• Robb G. Best

Want Better Sleep? Practice Optimism



Welcome back to our Sleep Series, a string of blog posts about the role of sleep in our lives, including the benefits of achieving enough slumber and tips to help make it happen. As life grows increasingly stressful and complicated, it becomes more and more important to perform the necessary steps to take care of yourself, sleep being key among them.


In this current juncture in history, it can be hard to maintain an upbeat attitude. The devastating effects of COVID-19, nationwide economic troubles, and civil unrest, among other factors, can make it very challenging to maintain a glass half full philosophy. However, for those of us able to maintain a more hopeful view, there are distinct benefits.


Past research has demonstrated that optimistic people live longer and are at lower risk for chronic diseases. And now, in a study led by Jakob Weitzer and Eva Schernhammer of the Medical University of Vienna’s Division of Epidemiology, optimists were found to sleep better than pessimists.


In 2017, 1,004 Austrians filled out a survey detailing, among other things, their sleep habits. When Weitzer and Schernhammer analyzed the data, they found that optimistic participants had a 70% lower chance of suffering sleep disorders or insomnia when compared to the pessimists. Why? Well, on one level, it's easier to imagine a negative thinker tossing and turning all night, consumed by fear and doubt.


However, the reasons seem to go deeper than that. “Other studies have shown that optimists take more exercise, smoke less and eat a healthier diet," said Weitzer. "On top of that, they have better strategies for coping with problems and experience less stress in challenging situations. All these factors could contribute to better quality sleep."


To the pessimists among us, this may seem like grounds for, well, despair. However, Weitzer and Schernhammer note that people can train up their optimism muscles with various mental exercises. For instance, there's the "Best Possible Self" method, in which the individual jots down how their best possible life could look in the future. Periodically reflecting on this ideal can help a person set ambitious but realistic personal goals.

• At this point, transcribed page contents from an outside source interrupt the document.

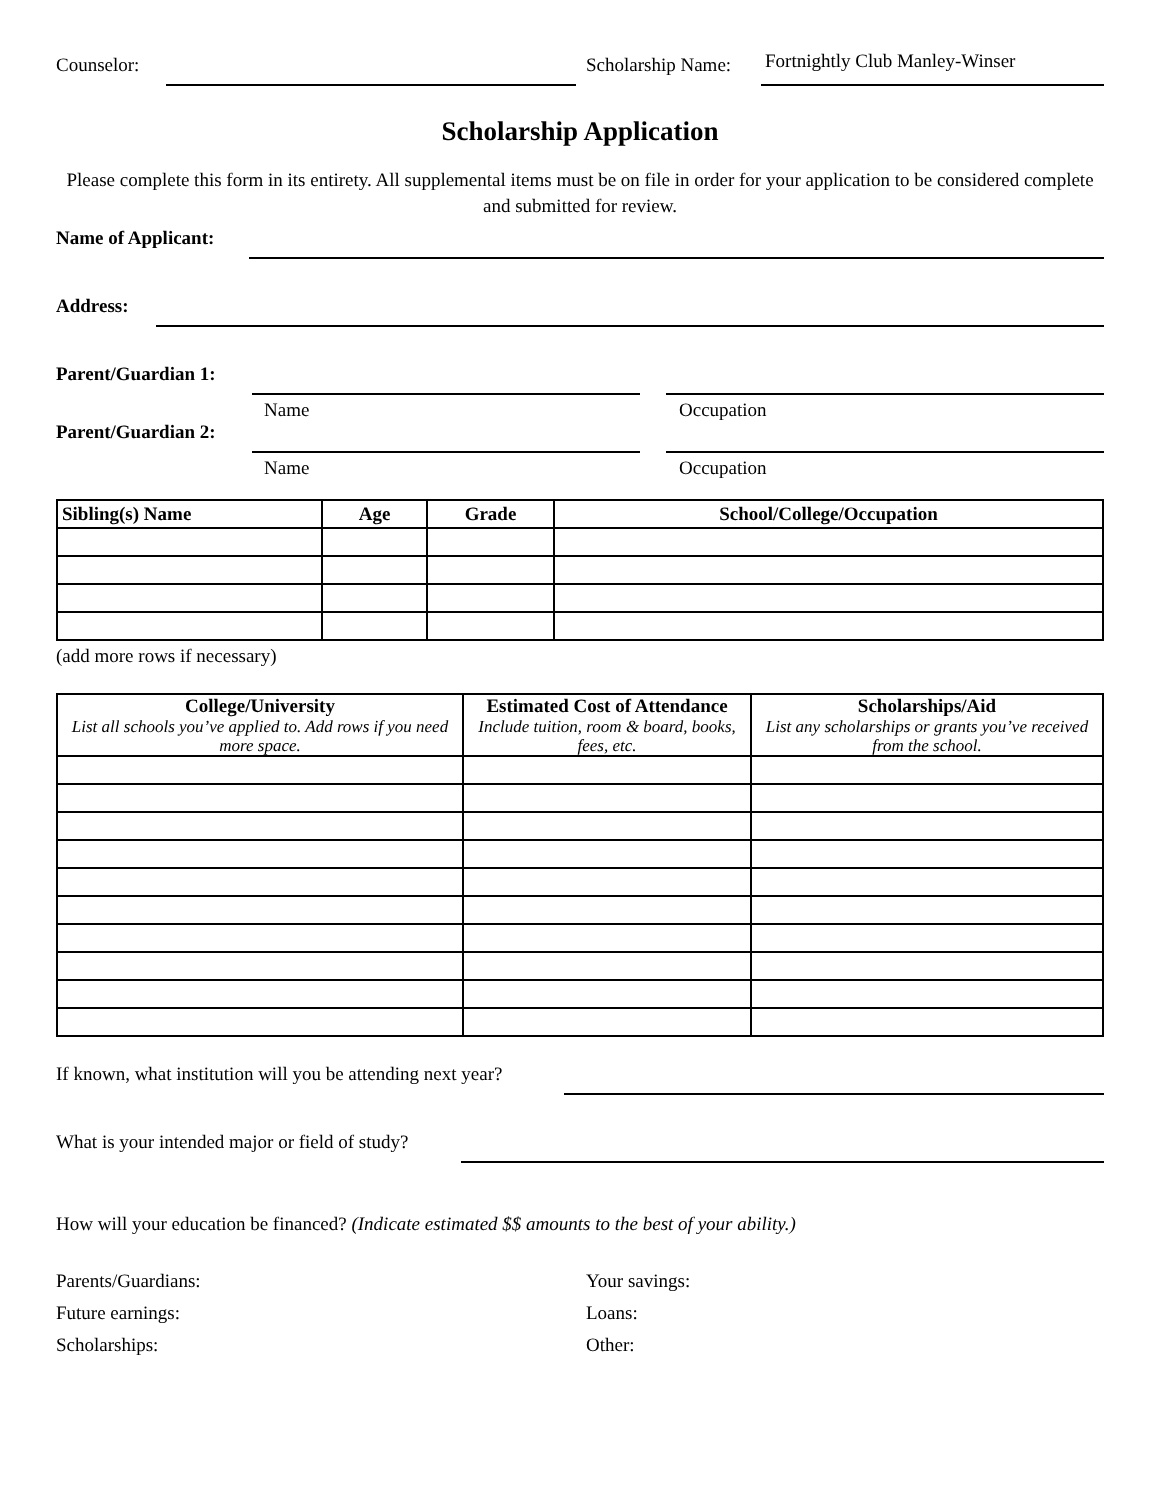Counselor:
Scholarship Name:
Fortnightly Club Manley-Winser
Scholarship Application
Please complete this form in its entirety. All supplemental items must be on file in order for your application to be considered complete and submitted for review.
Name of Applicant:
Address:
Parent/Guardian 1:
Name Occupation
Parent/Guardian 2:
Name Occupation
| Sibling(s) Name | Age | Grade | School/College/Occupation |
| --- | --- | --- | --- |
(add more rows if necessary)
| College/University List all schools you’ve applied to. Add rows if you need more space. | Estimated Cost of Attendance Include tuition, room & board, books, fees, etc. | Scholarships/Aid List any scholarships or grants you’ve received from the school. |
| --- | --- | --- |
If known, what institution will you be attending next year?
What is your intended major or field of study?
How will your education be financed? (Indicate estimated $$ amounts to the best of your ability.)
Parents/Guardians:
Future earnings:
Scholarships:
Your savings:
Loans:
Other:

“Some people are optimistic by nature, but many of us learn optimism as well. Anyone can learn to be optimistic — the trick is to find purpose in work and life,” Stanford professor Dr. Leah Weiss told NBC news in a 2017 piece on training the brain to be more positive. Experts say the true factor separating optimists and pessimists isn't their situations, or even how they perceive the world around them: it's how they cope.


“Optimists do acknowledge negative events," added Dr. Aparna Iyer, a psychiatrist and assistant professor at the University of Texas Southwestern Medical Center, "but they are more likely to avoid blaming themselves for the bad outcome, inclined to view the situation as a temporary one and likely to expect further positive events in the future.”


For those struggling to see that glass as half-full, the NBC news article outlines a few strategies for increasing optimism levels:


  • Consciously shifting your thoughts in a more positive direction can have a surprising impact on your outlook.

  • Be mindful about who you spend your time talking to; try to surround yourself with positive voices.

  • Minimize your exposure to the news. The 24 hour news cycle can be overwhelming for anyone. Check in only once or twice a day.

  • Keep a gratitude journal. Write for a few minutes each day about what you're grateful for.

  • Practice mindfulness about what you can and cannot control.

  • Don't be afraid to still acknowledge that the negative exists; it's important to stay anchored to reality. This realism will help you better navigate life, creating more favorable outcomes.